*** Passage Section Begins ***
For moderators of a Facebook group for Juneau’s missing people, it’s personal

A person recording a vigil with her phone
A woman livestreams a vigil for Juneau man Doug Farnsworth on Oct. 27, 2021, in Juneau, Alaska. Farnsworth’s sister Kiersten started a Facebook group for Juneau’s missing people when her brother went missing last fall. (Rashah McChesney/KTOO)

A Facebook group is trying to do something about all of the missing people in Juneau. The group is called Help Find Juneau Missing People, and there’s action in that name. 

“Everybody is somebody’s someone,” the page says.

Since the group started in October, it’s been a space for people to share information about missing people in Juneau, but it’s also for sharing resources.

The group was started by Kiersten Farnsworth when her brother Doug went missing last fall

Doug Farnsworth’s body was found on Nov. 8, but Farnsworth stayed on as a moderator to help others who are going through what she went through. 

“I mean, the page kind of — it’s kind of my way of bereavement and grief,” she said.

For Farnsworth, it wasn’t just her brother’s case that was personal.

“I’m kind of close to a good chunk of random missing people,” she said.
*** Passage Section Ends ***
*** Dataset Section Begins ***
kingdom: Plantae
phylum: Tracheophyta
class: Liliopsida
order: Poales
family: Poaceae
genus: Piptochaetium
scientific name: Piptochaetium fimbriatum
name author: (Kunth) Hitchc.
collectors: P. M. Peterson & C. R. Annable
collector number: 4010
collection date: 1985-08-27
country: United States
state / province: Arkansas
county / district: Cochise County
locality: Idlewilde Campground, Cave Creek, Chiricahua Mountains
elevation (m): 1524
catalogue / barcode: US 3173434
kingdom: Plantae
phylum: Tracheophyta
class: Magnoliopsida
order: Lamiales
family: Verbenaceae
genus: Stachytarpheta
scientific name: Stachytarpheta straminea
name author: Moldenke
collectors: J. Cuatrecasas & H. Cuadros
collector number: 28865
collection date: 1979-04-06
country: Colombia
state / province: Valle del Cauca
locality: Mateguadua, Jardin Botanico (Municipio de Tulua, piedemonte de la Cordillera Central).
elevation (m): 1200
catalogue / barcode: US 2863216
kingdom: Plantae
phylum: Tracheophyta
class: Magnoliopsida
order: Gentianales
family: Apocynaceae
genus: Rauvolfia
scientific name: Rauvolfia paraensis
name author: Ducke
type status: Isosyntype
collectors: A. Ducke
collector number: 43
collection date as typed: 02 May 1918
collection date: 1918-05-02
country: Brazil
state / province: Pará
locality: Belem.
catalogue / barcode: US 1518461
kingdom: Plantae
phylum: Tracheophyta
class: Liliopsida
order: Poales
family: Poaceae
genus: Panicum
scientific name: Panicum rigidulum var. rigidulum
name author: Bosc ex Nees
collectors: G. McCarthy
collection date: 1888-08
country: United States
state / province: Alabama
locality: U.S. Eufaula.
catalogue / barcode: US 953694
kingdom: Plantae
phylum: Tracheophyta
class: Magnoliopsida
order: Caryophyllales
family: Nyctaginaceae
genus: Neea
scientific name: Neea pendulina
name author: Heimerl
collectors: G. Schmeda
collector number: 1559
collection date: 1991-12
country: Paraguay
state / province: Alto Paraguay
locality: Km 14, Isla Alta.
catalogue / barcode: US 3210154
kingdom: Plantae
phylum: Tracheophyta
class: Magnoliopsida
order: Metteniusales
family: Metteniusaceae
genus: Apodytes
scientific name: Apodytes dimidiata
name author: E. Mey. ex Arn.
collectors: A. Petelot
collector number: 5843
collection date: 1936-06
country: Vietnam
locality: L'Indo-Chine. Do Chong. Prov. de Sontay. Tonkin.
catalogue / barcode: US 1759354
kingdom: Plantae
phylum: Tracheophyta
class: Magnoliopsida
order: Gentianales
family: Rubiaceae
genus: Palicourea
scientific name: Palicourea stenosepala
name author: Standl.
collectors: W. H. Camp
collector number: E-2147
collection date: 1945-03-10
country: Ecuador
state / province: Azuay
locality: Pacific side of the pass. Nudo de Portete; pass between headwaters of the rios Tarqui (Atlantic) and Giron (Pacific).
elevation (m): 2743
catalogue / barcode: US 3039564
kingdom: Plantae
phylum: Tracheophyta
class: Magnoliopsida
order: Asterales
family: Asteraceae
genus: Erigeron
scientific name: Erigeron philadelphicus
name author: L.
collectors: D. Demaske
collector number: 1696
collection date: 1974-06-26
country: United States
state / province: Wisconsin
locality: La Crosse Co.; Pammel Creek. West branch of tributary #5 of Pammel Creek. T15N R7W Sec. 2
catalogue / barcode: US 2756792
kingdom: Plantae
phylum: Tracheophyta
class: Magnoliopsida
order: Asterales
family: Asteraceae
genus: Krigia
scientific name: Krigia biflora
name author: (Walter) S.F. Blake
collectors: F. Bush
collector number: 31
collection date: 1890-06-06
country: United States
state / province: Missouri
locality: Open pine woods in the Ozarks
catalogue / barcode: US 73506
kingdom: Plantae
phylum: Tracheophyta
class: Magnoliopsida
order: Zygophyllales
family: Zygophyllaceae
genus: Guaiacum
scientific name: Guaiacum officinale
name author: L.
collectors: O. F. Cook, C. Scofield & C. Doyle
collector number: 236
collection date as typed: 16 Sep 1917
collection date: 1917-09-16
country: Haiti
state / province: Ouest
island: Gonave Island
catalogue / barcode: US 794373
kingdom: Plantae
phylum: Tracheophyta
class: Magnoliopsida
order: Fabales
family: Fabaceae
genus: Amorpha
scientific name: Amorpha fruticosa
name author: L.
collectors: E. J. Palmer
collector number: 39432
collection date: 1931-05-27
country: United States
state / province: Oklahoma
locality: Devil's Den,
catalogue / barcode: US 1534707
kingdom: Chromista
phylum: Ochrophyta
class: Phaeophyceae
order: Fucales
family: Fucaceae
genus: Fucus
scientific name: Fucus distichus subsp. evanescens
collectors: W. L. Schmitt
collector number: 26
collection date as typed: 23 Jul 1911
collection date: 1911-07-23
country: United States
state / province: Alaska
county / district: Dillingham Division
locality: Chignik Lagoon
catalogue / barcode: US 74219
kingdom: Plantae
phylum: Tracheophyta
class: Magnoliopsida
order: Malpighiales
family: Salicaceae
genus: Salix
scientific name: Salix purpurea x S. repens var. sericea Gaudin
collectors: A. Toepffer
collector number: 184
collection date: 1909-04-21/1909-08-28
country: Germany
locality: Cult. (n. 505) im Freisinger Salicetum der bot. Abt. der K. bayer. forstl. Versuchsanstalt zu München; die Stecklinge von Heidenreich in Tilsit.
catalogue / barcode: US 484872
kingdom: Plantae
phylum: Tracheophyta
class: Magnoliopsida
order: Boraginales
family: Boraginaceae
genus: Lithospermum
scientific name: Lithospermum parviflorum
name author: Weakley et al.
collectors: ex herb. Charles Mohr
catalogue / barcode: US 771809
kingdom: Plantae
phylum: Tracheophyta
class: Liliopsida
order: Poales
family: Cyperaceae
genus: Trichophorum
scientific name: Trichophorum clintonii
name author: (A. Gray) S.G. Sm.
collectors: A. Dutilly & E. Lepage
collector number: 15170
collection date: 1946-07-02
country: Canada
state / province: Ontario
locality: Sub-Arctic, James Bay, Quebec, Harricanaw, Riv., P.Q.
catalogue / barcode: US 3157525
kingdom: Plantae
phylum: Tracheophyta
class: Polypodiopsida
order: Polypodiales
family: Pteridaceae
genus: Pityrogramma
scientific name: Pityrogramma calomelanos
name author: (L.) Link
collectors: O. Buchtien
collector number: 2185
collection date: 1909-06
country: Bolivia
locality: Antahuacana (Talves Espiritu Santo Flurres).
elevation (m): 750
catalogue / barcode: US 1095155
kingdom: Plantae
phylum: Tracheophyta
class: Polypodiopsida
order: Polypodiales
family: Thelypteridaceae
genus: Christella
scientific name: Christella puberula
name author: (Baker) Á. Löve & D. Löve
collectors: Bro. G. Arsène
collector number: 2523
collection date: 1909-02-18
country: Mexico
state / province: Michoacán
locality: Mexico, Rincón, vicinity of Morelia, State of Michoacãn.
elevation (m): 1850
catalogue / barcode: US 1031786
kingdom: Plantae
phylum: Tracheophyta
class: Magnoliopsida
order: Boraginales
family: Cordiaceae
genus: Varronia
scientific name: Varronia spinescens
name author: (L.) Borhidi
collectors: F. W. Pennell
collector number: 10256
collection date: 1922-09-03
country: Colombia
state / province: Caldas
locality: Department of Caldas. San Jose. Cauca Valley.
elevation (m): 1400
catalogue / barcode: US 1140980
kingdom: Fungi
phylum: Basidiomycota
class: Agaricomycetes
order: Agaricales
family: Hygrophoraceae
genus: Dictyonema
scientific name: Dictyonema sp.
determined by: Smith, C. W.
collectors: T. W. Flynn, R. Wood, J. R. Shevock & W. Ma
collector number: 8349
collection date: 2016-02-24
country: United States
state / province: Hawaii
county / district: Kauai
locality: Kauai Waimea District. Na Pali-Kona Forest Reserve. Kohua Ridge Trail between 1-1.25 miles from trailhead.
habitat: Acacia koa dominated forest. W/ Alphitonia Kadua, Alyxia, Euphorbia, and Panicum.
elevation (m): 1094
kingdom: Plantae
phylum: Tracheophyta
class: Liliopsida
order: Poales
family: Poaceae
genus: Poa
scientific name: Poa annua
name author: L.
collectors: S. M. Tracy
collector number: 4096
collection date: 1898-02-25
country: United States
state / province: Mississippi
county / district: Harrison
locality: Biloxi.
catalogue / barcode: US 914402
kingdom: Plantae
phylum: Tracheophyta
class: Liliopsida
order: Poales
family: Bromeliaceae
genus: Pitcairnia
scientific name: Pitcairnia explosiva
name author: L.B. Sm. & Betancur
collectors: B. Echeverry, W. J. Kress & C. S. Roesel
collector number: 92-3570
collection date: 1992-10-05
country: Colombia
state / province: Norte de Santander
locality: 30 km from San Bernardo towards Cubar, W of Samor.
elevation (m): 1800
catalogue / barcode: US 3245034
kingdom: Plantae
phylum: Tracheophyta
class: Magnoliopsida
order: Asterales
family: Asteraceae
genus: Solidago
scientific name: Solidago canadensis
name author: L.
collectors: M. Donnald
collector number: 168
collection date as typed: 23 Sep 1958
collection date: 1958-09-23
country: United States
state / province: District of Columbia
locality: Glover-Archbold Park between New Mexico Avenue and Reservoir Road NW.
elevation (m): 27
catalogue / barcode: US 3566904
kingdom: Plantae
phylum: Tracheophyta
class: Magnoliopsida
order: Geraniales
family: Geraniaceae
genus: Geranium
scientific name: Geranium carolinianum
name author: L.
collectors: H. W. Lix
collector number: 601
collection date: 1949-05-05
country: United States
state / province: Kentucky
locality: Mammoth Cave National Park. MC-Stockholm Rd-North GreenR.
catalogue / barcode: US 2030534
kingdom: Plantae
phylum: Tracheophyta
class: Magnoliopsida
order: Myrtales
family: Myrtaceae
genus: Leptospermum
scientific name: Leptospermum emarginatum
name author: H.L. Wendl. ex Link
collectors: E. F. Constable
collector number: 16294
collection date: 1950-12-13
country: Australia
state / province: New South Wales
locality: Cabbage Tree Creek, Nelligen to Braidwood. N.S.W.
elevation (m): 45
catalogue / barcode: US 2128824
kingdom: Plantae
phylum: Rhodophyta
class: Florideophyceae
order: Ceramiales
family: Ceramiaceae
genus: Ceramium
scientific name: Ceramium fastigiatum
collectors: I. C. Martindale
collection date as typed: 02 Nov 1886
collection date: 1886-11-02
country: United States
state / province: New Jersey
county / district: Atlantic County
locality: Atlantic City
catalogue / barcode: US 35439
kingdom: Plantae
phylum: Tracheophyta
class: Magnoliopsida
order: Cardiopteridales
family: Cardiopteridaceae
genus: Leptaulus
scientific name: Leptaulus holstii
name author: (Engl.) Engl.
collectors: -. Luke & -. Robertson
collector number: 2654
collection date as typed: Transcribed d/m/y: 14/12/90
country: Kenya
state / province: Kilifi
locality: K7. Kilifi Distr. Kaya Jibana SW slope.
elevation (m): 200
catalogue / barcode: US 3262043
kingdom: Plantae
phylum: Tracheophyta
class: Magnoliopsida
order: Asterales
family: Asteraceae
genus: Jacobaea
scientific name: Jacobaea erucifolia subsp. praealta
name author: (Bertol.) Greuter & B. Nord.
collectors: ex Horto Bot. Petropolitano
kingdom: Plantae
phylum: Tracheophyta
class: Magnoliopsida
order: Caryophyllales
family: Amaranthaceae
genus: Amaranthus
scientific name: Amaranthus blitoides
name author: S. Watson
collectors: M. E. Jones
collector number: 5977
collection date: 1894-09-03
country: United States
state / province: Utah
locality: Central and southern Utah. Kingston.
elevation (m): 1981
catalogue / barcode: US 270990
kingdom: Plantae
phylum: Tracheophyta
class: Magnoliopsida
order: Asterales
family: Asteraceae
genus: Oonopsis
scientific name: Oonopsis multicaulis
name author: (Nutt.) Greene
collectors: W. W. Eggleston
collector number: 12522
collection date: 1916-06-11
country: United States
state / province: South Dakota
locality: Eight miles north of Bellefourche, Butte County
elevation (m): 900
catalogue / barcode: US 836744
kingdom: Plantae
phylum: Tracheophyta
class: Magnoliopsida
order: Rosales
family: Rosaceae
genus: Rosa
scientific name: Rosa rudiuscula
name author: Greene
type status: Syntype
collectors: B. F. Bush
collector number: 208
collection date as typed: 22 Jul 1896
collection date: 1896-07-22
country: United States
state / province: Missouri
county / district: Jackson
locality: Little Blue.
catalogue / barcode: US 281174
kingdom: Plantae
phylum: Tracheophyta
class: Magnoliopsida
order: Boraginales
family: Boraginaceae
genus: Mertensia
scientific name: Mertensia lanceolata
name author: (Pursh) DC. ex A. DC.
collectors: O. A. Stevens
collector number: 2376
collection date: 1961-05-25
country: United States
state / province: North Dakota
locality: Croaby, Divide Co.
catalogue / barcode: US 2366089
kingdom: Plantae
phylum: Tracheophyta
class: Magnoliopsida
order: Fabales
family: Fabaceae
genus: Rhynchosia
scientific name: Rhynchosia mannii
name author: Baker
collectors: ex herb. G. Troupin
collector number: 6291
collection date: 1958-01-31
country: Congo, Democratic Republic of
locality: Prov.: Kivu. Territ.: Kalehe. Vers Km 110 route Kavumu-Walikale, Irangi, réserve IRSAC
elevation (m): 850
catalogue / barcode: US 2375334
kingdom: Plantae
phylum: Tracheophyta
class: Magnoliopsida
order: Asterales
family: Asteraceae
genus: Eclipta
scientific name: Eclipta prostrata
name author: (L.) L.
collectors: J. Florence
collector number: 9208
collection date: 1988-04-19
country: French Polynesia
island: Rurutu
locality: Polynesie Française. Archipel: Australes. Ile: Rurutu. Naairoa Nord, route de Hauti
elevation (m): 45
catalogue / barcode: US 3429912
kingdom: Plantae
*** Dataset Section Ends ***
### Task objective
Using the article on the Juneau missing-people Facebook group, answer these:
1. What is the group called?
2. On what date was Doug Farnsworth's body found?
3. Who took the photo of the vigil?

### Response to the task
1. Help Find Juneau Missing People
2. Nov. 8
3. Rashah McChesney of KTOO